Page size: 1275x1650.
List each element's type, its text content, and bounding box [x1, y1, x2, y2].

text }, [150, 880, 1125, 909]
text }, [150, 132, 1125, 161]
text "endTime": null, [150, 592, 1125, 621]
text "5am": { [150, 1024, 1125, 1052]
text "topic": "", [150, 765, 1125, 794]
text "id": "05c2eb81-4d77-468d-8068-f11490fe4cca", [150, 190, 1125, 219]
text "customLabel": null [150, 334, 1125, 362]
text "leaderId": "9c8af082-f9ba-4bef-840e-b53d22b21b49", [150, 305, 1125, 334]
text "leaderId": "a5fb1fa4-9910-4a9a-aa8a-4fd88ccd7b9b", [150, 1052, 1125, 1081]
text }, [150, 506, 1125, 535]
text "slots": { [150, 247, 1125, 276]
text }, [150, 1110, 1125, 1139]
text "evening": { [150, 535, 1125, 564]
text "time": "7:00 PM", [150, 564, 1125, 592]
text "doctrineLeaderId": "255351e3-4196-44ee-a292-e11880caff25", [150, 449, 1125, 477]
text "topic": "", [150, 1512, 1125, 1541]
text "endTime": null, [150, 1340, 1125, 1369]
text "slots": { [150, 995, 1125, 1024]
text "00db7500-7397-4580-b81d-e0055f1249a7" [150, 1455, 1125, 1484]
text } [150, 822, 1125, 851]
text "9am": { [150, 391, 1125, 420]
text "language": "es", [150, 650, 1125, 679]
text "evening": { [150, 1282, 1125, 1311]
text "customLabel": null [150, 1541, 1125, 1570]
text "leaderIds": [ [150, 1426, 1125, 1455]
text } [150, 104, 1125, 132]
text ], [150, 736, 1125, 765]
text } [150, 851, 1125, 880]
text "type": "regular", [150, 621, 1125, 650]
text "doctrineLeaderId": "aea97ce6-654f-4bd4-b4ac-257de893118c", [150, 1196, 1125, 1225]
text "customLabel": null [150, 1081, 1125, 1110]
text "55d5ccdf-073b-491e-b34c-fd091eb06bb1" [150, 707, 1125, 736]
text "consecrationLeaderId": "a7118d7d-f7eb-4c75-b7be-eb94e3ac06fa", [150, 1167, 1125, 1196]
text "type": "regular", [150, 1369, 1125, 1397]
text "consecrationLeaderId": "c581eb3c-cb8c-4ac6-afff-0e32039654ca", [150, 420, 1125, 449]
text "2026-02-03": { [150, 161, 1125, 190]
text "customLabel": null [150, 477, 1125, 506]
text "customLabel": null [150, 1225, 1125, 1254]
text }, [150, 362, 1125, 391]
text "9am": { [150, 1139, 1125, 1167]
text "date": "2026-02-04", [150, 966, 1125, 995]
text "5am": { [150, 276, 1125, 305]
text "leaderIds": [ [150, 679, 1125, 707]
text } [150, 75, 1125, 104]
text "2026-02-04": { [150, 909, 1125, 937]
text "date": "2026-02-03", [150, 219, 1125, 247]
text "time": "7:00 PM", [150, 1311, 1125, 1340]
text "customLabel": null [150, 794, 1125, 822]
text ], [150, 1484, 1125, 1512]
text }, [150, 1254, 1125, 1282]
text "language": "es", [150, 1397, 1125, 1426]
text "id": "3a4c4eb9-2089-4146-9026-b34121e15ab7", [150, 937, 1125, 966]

- Problem:
Output every line of the records above verbatim, with nothing added, dropped, or changed.

- Response:
Page size: 1275x1650.
List each element's type, its text content, and bounding box [x1, y1, x2, y2].

text }, [150, 880, 1125, 909]
text }, [150, 132, 1125, 161]
text "endTime": null, [150, 592, 1125, 621]
text "5am": { [150, 1024, 1125, 1052]
text "topic": "", [150, 765, 1125, 794]
text "id": "05c2eb81-4d77-468d-8068-f11490fe4cca", [150, 190, 1125, 219]
text "customLabel": null [150, 334, 1125, 362]
text "leaderId": "9c8af082-f9ba-4bef-840e-b53d22b21b49", [150, 305, 1125, 334]
text "leaderId": "a5fb1fa4-9910-4a9a-aa8a-4fd88ccd7b9b", [150, 1052, 1125, 1081]
text }, [150, 506, 1125, 535]
text "slots": { [150, 247, 1125, 276]
text }, [150, 1110, 1125, 1139]
text "evening": { [150, 535, 1125, 564]
text "time": "7:00 PM", [150, 564, 1125, 592]
text "doctrineLeaderId": "255351e3-4196-44ee-a292-e11880caff25", [150, 449, 1125, 477]
text "topic": "", [150, 1512, 1125, 1541]
text "endTime": null, [150, 1340, 1125, 1369]
text "slots": { [150, 995, 1125, 1024]
text "00db7500-7397-4580-b81d-e0055f1249a7" [150, 1455, 1125, 1484]
text } [150, 822, 1125, 851]
text "9am": { [150, 391, 1125, 420]
text "language": "es", [150, 650, 1125, 679]
text "evening": { [150, 1282, 1125, 1311]
text "customLabel": null [150, 1541, 1125, 1570]
text "leaderIds": [ [150, 1426, 1125, 1455]
text } [150, 104, 1125, 132]
text ], [150, 736, 1125, 765]
text } [150, 851, 1125, 880]
text "type": "regular", [150, 621, 1125, 650]
text "doctrineLeaderId": "aea97ce6-654f-4bd4-b4ac-257de893118c", [150, 1196, 1125, 1225]
text "customLabel": null [150, 1081, 1125, 1110]
text "55d5ccdf-073b-491e-b34c-fd091eb06bb1" [150, 707, 1125, 736]
text "consecrationLeaderId": "a7118d7d-f7eb-4c75-b7be-eb94e3ac06fa", [150, 1167, 1125, 1196]
text "type": "regular", [150, 1369, 1125, 1397]
text "consecrationLeaderId": "c581eb3c-cb8c-4ac6-afff-0e32039654ca", [150, 420, 1125, 449]
text "2026-02-03": { [150, 161, 1125, 190]
text "customLabel": null [150, 477, 1125, 506]
text "customLabel": null [150, 1225, 1125, 1254]
text }, [150, 362, 1125, 391]
text "9am": { [150, 1139, 1125, 1167]
text "date": "2026-02-04", [150, 966, 1125, 995]
text "5am": { [150, 276, 1125, 305]
text "leaderIds": [ [150, 679, 1125, 707]
text } [150, 75, 1125, 104]
text "2026-02-04": { [150, 909, 1125, 937]
text "date": "2026-02-03", [150, 219, 1125, 247]
text "time": "7:00 PM", [150, 1311, 1125, 1340]
text "customLabel": null [150, 794, 1125, 822]
text ], [150, 1484, 1125, 1512]
text }, [150, 1254, 1125, 1282]
text "language": "es", [150, 1397, 1125, 1426]
text "id": "3a4c4eb9-2089-4146-9026-b34121e15ab7", [150, 937, 1125, 966]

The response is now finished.